DATA SECTION>
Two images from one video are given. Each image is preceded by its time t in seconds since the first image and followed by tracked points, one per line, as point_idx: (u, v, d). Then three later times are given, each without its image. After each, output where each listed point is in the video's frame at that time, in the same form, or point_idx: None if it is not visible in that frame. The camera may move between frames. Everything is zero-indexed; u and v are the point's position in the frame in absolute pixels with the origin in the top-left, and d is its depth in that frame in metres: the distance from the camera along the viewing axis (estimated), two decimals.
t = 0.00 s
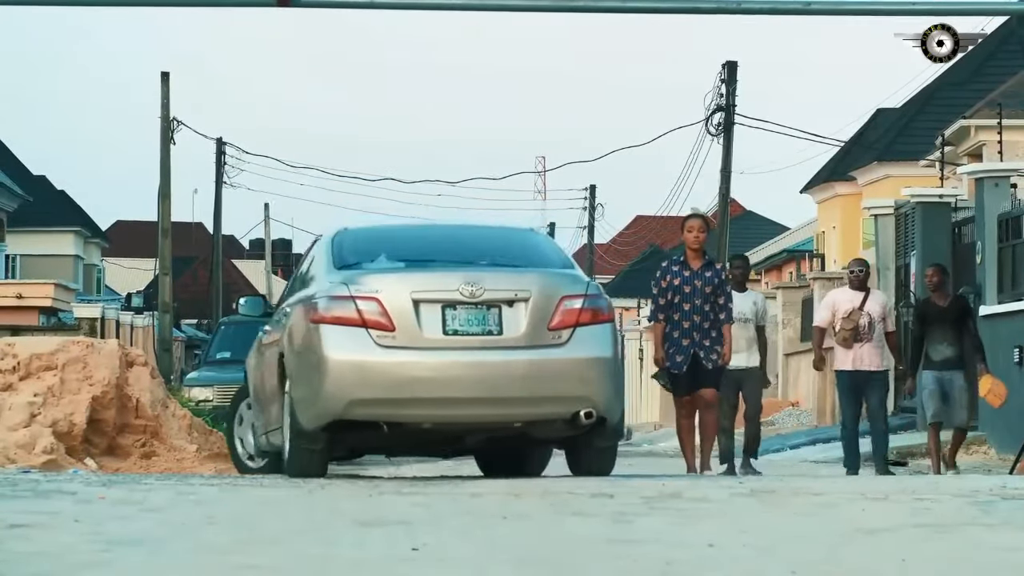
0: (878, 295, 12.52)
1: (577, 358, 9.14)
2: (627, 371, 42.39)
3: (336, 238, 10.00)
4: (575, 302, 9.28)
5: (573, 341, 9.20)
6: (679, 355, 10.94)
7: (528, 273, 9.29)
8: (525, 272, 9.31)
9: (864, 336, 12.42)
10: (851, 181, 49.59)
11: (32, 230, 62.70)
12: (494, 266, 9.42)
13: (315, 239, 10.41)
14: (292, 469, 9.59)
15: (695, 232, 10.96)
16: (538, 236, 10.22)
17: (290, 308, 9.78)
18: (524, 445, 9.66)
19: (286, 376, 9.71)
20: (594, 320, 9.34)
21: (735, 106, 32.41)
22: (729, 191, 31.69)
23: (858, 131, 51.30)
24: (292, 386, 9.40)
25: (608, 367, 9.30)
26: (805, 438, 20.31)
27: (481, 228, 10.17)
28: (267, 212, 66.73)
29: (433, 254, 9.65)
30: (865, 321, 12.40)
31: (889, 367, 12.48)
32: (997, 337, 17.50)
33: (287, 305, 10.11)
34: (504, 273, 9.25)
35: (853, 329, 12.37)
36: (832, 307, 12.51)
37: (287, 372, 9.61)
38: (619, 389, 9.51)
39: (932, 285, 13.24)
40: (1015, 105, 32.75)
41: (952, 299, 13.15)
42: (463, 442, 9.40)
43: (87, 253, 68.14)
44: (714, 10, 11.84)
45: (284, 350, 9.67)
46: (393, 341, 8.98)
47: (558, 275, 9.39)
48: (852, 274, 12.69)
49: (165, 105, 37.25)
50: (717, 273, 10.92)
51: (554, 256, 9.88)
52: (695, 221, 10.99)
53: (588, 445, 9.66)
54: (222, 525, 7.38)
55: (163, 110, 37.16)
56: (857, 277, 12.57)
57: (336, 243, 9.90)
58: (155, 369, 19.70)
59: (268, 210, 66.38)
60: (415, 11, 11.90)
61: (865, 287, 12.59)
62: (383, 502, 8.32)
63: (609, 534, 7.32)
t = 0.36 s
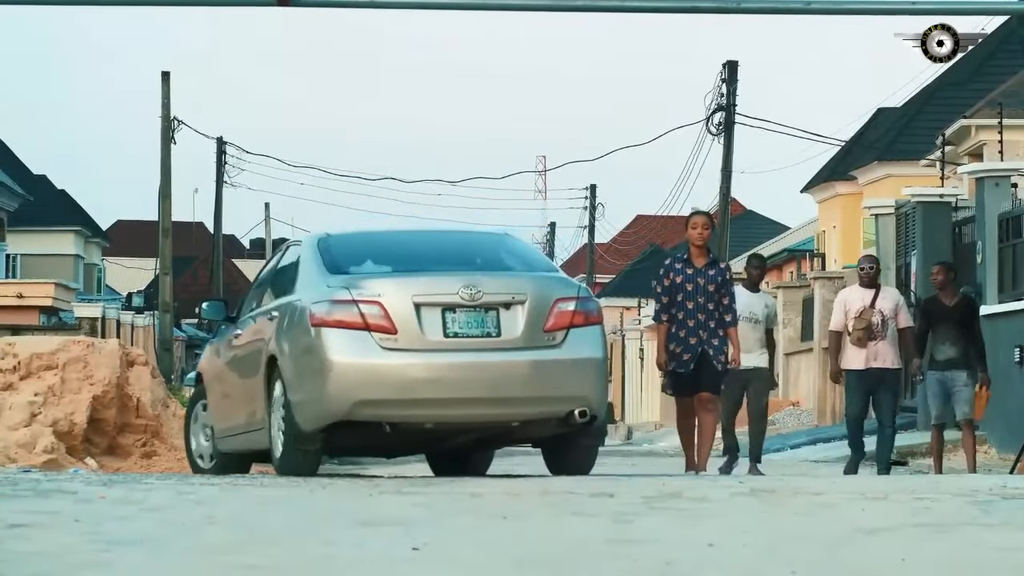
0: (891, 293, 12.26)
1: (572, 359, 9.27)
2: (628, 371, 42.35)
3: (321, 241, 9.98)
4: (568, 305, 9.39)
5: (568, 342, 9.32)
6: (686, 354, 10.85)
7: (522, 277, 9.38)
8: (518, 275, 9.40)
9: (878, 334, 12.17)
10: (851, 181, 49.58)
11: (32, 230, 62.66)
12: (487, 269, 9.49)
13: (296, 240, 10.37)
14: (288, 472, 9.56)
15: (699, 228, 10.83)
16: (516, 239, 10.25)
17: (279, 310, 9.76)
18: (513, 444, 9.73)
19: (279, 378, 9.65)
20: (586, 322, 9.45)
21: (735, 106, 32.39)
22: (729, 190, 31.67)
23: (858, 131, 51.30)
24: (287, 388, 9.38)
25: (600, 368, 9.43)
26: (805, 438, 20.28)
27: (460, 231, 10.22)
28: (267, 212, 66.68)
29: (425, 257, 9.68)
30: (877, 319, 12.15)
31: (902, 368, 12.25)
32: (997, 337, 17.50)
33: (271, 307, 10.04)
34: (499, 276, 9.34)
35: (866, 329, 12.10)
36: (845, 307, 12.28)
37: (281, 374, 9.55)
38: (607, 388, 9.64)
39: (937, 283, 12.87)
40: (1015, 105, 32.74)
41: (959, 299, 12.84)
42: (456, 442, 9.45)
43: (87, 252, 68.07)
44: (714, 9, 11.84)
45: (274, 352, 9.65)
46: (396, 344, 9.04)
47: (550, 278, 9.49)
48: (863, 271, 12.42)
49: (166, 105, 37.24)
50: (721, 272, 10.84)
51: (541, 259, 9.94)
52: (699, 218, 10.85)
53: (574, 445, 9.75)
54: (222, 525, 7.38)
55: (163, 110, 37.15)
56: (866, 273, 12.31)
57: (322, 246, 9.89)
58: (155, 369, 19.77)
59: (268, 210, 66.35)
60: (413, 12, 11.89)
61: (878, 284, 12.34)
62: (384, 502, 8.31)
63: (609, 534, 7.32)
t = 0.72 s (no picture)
0: (890, 292, 12.28)
1: (547, 365, 9.61)
2: (629, 371, 42.31)
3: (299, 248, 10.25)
4: (543, 314, 9.73)
5: (543, 350, 9.66)
6: (684, 349, 10.71)
7: (499, 287, 9.71)
8: (495, 285, 9.73)
9: (877, 336, 12.16)
10: (852, 181, 49.58)
11: (32, 230, 62.64)
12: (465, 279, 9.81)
13: (271, 246, 10.60)
14: (266, 473, 9.75)
15: (700, 225, 10.63)
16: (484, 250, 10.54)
17: (258, 315, 10.01)
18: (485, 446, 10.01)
19: (259, 381, 9.89)
20: (560, 331, 9.79)
21: (736, 105, 32.37)
22: (730, 190, 31.65)
23: (859, 131, 51.28)
24: (269, 391, 9.65)
25: (572, 375, 9.78)
26: (805, 438, 20.23)
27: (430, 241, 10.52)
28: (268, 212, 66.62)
29: (404, 266, 9.97)
30: (876, 320, 12.15)
31: (902, 370, 12.24)
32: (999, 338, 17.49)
33: (247, 313, 10.28)
34: (477, 286, 9.66)
35: (864, 330, 12.11)
36: (843, 310, 12.31)
37: (262, 378, 9.77)
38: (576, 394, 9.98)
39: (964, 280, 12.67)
40: (1016, 105, 32.73)
41: (982, 297, 12.60)
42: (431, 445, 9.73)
43: (87, 253, 68.04)
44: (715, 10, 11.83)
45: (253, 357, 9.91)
46: (380, 349, 9.35)
47: (525, 288, 9.83)
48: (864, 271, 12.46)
49: (166, 105, 37.21)
50: (723, 268, 10.68)
51: (512, 269, 10.27)
52: (701, 214, 10.63)
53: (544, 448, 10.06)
54: (222, 525, 7.37)
55: (163, 110, 37.11)
56: (866, 274, 12.32)
57: (301, 253, 10.14)
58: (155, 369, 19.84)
59: (269, 210, 66.26)
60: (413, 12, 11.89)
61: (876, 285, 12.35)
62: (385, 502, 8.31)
63: (609, 534, 7.31)
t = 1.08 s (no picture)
0: (889, 287, 12.20)
1: (503, 373, 9.89)
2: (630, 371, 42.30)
3: (263, 262, 10.44)
4: (499, 323, 9.98)
5: (500, 358, 9.92)
6: (666, 344, 10.68)
7: (456, 297, 9.94)
8: (452, 295, 9.96)
9: (871, 329, 12.11)
10: (853, 181, 49.53)
11: (33, 230, 62.61)
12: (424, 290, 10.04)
13: (237, 258, 10.80)
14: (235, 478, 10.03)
15: (688, 218, 10.58)
16: (443, 260, 10.75)
17: (225, 327, 10.22)
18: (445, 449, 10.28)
19: (227, 392, 10.12)
20: (514, 338, 10.05)
21: (737, 106, 32.36)
22: (731, 190, 31.64)
23: (860, 131, 51.25)
24: (235, 401, 9.89)
25: (526, 381, 10.06)
26: (807, 438, 20.24)
27: (389, 252, 10.73)
28: (268, 212, 66.57)
29: (364, 276, 10.20)
30: (871, 313, 12.10)
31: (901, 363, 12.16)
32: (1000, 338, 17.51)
33: (214, 324, 10.49)
34: (435, 296, 9.89)
35: (858, 322, 12.08)
36: (840, 299, 12.26)
37: (230, 389, 10.02)
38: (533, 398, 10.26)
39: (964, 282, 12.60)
40: (1017, 105, 32.71)
41: (983, 298, 12.56)
42: (394, 450, 10.00)
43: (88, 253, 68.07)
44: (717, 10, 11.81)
45: (221, 366, 10.14)
46: (342, 360, 9.58)
47: (481, 297, 10.07)
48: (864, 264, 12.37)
49: (167, 105, 37.22)
50: (709, 262, 10.64)
51: (468, 278, 10.51)
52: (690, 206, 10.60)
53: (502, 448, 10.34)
54: (224, 525, 7.38)
55: (164, 110, 37.13)
56: (867, 266, 12.30)
57: (265, 267, 10.33)
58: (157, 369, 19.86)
59: (269, 210, 66.20)
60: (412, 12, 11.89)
61: (876, 278, 12.25)
62: (385, 502, 8.31)
63: (610, 534, 7.31)
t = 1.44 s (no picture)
0: (899, 286, 12.12)
1: (466, 375, 10.22)
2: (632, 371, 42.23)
3: (240, 270, 10.84)
4: (461, 326, 10.30)
5: (462, 360, 10.25)
6: (661, 339, 10.62)
7: (420, 302, 10.26)
8: (417, 299, 10.29)
9: (882, 330, 12.05)
10: (854, 181, 49.51)
11: (34, 230, 62.56)
12: (390, 295, 10.37)
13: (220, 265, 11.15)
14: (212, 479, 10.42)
15: (679, 210, 10.55)
16: (416, 265, 11.04)
17: (203, 332, 10.62)
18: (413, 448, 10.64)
19: (203, 398, 10.49)
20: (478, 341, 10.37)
21: (738, 106, 32.35)
22: (732, 191, 31.62)
23: (861, 131, 51.22)
24: (210, 403, 10.31)
25: (489, 383, 10.39)
26: (810, 438, 20.23)
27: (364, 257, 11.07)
28: (269, 212, 66.50)
29: (335, 282, 10.54)
30: (882, 313, 12.04)
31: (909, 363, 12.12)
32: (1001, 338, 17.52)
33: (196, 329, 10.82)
34: (400, 301, 10.22)
35: (869, 323, 12.02)
36: (850, 299, 12.15)
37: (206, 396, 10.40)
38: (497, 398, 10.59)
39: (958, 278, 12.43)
40: (1019, 105, 32.70)
41: (978, 295, 12.41)
42: (364, 450, 10.37)
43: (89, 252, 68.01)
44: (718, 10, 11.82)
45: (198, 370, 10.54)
46: (308, 364, 9.96)
47: (445, 301, 10.40)
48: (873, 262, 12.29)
49: (168, 105, 37.20)
50: (703, 253, 10.60)
51: (437, 282, 10.82)
52: (680, 199, 10.54)
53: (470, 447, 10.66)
54: (224, 525, 7.38)
55: (166, 111, 37.11)
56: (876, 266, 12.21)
57: (242, 275, 10.72)
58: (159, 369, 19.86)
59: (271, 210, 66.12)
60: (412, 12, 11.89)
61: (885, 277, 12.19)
62: (387, 502, 8.31)
63: (610, 534, 7.31)
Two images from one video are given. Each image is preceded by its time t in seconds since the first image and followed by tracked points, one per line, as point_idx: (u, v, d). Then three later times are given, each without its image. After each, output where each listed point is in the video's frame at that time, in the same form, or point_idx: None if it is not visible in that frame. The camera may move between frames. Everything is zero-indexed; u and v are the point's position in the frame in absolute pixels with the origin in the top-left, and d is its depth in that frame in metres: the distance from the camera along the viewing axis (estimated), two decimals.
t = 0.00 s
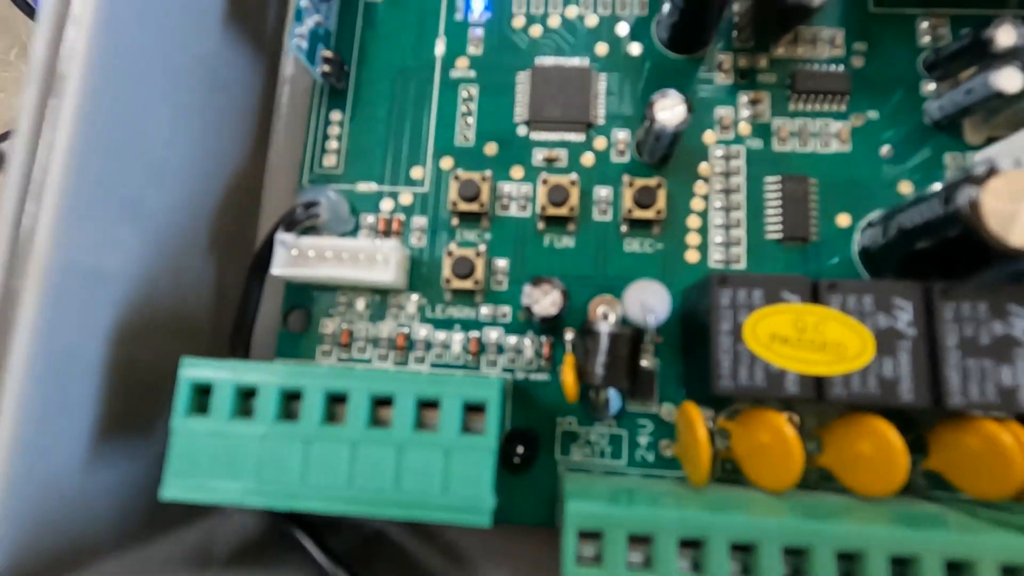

TASK TO COMPLETE> Beginning at the line with "37: (287, 372, 9.61)" and ending at the line with "62: (383, 502, 8.32)", reproduce each line of the data above exactly, and add no other lines.

WRITTEN SOLUTION>
37: (287, 372, 9.61)
38: (619, 389, 9.51)
39: (932, 285, 13.24)
40: (1015, 105, 32.75)
41: (952, 299, 13.15)
42: (463, 442, 9.40)
43: (87, 253, 68.14)
44: (714, 10, 11.84)
45: (284, 350, 9.67)
46: (393, 341, 8.98)
47: (558, 275, 9.39)
48: (852, 274, 12.69)
49: (165, 105, 37.25)
50: (717, 273, 10.92)
51: (554, 256, 9.88)
52: (695, 221, 10.99)
53: (588, 445, 9.66)
54: (222, 525, 7.38)
55: (163, 110, 37.16)
56: (857, 277, 12.57)
57: (336, 243, 9.90)
58: (155, 369, 19.70)
59: (268, 210, 66.38)
60: (415, 11, 11.90)
61: (865, 287, 12.59)
62: (383, 502, 8.32)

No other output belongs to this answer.